The small and medium-sized bags were used most often as a tech pouch to hold and organize items such as cables, a mouse, and a couple of charging bricks. I didn’t have much of a need for the larger go bag while testing out the system, although it’s ample in size and I can see a use for it. I typically have used slings and cross-body bags over the past few years as a dad with two young ones for shorter stints as it fits a tablet, diapers, wet wipes, hand sanitizer, and even a spare t-shirt as you never know when that may come in handy.
All three go bags have built-in D-rings that easily connect to the included go-strap via the lobster clips, making it really easy to use and interchangeable.
The dimensions for each bag are listed below:
height 50cm (19.6”), width 37cm (14.5”), depth 13cm (5.1”)
L go bag:
height 21cm (8.2”), width 27cm (10.6”), depth 7.5cm (2.9”)
M go bag:
height 13cm (5.1”), width 24.5cm (9.6”), depth 4.5cm (1.7”)
S go bag:
height 9.5cm (3.7”), width 19cm (7.4”), depth 3cm (1.1”)
Not So Good
The materials while sleek and stylish, may not offer the maximum amount of protection from the elements, especially rain. While water-resistant, I can see the knit fabric getting damp and taking some time to dry off. The bottom of the pack in the main compartment is rather thin. This does fold and help the pack to store essentially flat, but it lacks padding for any additional protection.
One thing that I did find slightly annoying was that the zipper cords would become unraveled quite easily.

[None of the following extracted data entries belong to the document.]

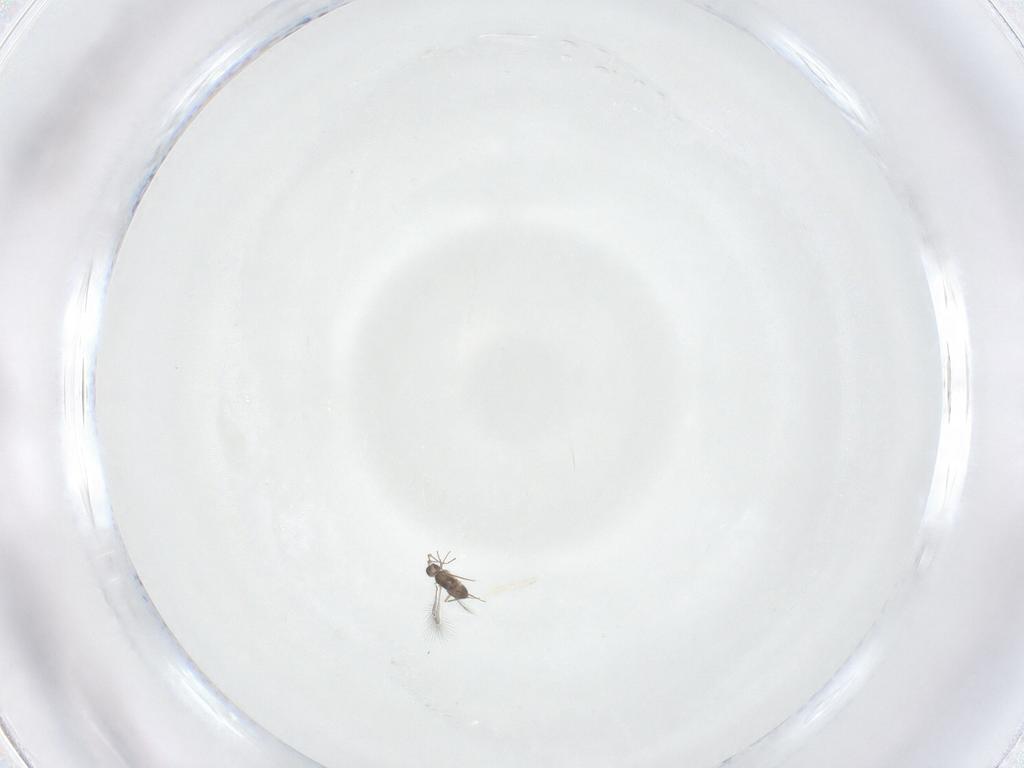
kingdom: Animalia
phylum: Arthropoda
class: Insecta
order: Hymenoptera
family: Mymaridae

I struggled a bit to knot it back up only to find it unraveling again later.
The ripstop outer fabric of the front pocket also creases, which can be visible and hard to flatten without the use of a steamer.
One last thing that may be an issue for some is the lack of a sternum strap for additional support. Although I didn’t feel I needed it for my daily use and carry, which consists of a MacBook Pro, cables and chargers, and a notebook.
When packed with all three go bags, the backpack’s main compartment can be quite full. So it would be a challenge to carry larger items when traveling such as a jacket. You may be left with the decision to select and choose which go bag to use for each outing.
The go bags themselves don’t offer much protection. They are very lightweight but have minimal padding. Additionally, the storage compartments are mainly large zippered pockets without any additional internal organization, unlike a dedicated tech pouch/bag. So items like cables can become unraveled and other items will be loose.
The small go bag is shaped like a clutch and includes a built-in wrist strap. This can hold the aforementioned cables and such. But as a wallet, it lacks the organization you may want to hold a credit card, cash, or driver’s license.
Finally, there is a lack of stability to the go bags as they are unstructured. The brand currently only offers a 30-day warranty.
Ojeito exceeds expectations when it comes to creating a story and solving a need with their system. They had the goal to create “more than just a bag” and have creatively placed an emphasis on the overall system over any individual bag. The backpack itself is the core product and the highlight of the ecosystem. The go bags are complementary, but more of an accessory.
Stylish with a utilitarian vibe, the Go-kit system is versatile and covers the bases when it comes to practical daily carry. It’s as comfortable as it is modular and works well for daily use in the city or when traveling.
This isn’t a specialized system that focuses on any particular type of carry such as one-bag travel, professional photography, or that’s built to withstand the rigors of the outdoors. So durability may still be desired.
At a price of $425 for the entire system, this can still be considered pricey. For those who may be in the market for both a pack and a combination of another bag such as a sling, this may be a nice all-in-one solution.
The Ojeito Go-kit system is available now via their website.